#### What to work on
The listing below holds a line with "In the directory" and a line with "git remote -v". Reproduce those two lines exactly, plus everything between them.

#### Data for this exercise
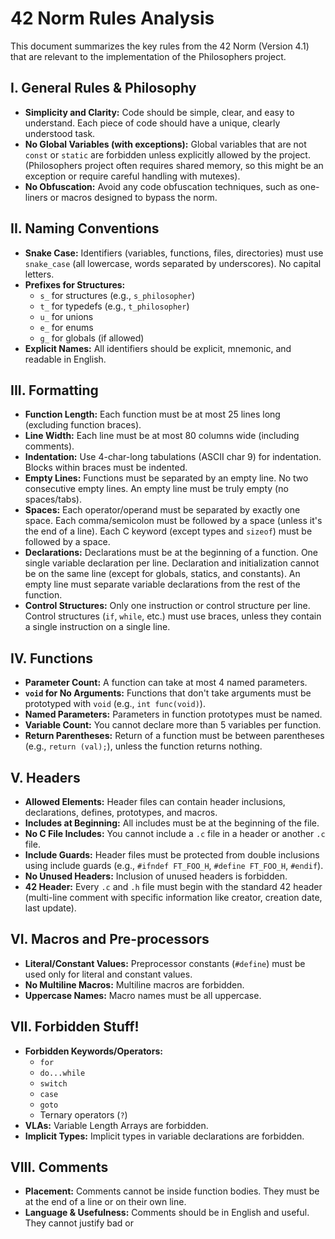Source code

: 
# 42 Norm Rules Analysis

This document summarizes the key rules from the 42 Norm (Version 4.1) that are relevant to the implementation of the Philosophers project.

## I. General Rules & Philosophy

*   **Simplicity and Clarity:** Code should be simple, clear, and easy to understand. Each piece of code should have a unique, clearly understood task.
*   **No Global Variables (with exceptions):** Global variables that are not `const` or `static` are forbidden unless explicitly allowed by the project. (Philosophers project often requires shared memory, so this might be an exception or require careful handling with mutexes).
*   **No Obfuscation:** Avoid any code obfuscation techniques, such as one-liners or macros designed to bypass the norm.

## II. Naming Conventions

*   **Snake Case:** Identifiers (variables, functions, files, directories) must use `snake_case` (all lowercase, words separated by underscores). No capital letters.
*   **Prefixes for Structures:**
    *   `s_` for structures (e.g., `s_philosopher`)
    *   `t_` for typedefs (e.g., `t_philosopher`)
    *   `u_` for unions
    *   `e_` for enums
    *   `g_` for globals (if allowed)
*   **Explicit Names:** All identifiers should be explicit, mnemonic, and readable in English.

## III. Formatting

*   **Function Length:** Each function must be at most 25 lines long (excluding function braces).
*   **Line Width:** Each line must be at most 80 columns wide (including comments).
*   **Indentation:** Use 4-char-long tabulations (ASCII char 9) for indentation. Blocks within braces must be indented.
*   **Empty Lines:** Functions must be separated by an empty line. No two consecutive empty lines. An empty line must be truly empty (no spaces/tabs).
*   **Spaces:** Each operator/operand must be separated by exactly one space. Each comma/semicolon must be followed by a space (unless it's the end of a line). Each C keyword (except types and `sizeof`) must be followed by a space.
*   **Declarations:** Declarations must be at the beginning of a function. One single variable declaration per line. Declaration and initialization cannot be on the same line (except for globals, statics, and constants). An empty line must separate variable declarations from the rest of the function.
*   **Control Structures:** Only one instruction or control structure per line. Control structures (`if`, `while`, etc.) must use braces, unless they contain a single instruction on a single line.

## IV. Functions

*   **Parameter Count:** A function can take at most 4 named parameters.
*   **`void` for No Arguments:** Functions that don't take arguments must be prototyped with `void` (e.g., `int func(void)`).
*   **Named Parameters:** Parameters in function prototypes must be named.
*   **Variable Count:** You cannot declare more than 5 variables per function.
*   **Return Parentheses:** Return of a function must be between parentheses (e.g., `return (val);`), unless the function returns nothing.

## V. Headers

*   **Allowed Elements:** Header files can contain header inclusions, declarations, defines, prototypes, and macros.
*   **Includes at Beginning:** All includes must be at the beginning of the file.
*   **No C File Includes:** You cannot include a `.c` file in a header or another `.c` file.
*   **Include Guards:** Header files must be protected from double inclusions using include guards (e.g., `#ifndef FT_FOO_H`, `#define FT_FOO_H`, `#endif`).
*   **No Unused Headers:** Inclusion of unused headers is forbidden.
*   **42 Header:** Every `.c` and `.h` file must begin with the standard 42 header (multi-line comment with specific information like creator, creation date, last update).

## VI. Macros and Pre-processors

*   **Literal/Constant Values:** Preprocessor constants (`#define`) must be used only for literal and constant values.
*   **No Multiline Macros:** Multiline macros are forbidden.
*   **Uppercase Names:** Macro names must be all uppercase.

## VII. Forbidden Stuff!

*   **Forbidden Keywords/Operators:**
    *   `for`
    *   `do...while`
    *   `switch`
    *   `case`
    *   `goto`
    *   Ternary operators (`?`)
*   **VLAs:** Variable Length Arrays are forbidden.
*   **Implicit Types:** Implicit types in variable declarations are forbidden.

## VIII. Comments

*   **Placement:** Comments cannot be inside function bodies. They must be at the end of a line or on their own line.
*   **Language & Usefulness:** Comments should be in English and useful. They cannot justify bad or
---
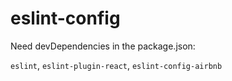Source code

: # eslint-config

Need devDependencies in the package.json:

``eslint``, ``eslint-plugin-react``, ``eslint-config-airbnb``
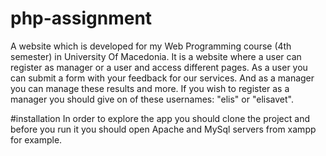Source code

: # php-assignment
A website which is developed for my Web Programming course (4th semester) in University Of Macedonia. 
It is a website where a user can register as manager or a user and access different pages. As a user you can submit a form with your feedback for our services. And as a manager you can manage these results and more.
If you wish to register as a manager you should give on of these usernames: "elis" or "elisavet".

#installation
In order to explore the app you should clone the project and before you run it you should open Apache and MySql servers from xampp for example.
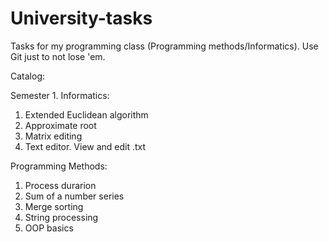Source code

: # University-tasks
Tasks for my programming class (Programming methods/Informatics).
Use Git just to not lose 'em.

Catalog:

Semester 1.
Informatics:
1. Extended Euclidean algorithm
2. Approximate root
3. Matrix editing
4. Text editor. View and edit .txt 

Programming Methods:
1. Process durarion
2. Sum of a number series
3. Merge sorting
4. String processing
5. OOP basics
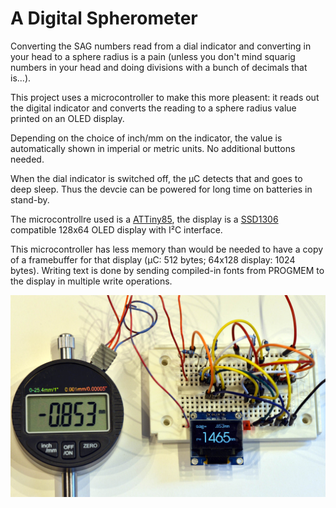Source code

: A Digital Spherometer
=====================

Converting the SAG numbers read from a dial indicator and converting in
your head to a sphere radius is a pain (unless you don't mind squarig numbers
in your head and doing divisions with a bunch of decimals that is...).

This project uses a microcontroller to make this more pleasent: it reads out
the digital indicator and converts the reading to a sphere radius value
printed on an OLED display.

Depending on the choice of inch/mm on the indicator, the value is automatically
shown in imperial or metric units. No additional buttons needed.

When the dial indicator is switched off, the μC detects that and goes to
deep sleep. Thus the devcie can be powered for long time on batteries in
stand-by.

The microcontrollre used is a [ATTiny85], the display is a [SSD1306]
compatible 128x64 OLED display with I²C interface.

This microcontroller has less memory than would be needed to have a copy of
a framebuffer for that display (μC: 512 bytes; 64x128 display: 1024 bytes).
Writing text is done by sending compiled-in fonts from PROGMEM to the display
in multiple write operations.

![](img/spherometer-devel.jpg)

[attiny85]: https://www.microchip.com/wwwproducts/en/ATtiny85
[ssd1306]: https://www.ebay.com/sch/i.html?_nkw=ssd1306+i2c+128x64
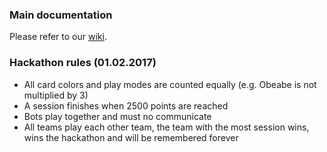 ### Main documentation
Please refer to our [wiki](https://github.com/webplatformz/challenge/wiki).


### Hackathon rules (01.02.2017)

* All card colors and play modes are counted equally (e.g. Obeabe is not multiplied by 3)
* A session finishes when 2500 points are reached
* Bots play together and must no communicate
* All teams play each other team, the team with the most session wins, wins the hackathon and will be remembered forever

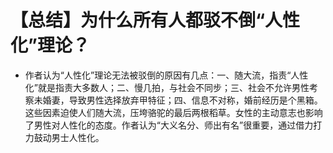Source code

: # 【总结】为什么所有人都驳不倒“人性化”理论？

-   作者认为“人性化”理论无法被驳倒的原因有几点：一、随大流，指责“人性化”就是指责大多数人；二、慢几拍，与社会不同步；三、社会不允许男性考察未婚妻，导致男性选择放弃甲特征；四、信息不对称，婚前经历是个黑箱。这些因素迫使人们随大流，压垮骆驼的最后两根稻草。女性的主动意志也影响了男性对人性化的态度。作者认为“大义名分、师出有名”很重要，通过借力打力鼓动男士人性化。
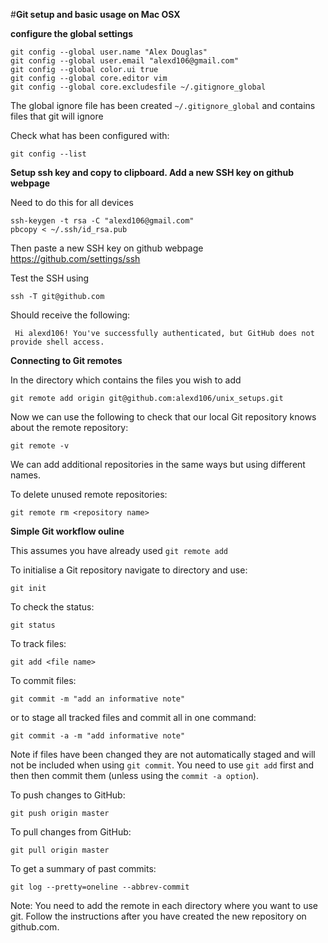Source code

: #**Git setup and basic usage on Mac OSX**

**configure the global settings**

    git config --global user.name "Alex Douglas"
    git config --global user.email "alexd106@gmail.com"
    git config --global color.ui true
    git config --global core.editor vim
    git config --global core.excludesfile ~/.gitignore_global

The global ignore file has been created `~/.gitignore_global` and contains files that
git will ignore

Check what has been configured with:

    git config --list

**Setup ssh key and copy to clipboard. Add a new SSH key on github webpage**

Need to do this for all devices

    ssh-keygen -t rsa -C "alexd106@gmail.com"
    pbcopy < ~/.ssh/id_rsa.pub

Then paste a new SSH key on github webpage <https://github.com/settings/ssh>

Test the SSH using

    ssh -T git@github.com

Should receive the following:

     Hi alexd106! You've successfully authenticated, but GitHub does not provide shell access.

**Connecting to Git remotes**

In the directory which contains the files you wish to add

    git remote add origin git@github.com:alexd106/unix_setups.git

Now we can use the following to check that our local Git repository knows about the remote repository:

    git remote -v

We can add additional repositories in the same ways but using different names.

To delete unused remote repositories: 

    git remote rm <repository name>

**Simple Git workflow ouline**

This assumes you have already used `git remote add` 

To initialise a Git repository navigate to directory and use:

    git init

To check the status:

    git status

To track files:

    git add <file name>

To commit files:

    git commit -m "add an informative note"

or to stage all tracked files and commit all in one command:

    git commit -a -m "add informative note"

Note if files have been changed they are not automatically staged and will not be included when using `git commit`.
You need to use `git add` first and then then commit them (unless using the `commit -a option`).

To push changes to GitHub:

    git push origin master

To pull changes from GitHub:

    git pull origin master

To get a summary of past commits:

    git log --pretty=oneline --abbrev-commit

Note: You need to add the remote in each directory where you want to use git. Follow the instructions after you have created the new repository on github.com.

#### Finished exercise
In the directory which contains the files you wish to add

    git remote add origin git@github.com:alexd106/unix_setups.git

Now we can use the following to check that our local Git repository knows about the remote repository:

    git remote -v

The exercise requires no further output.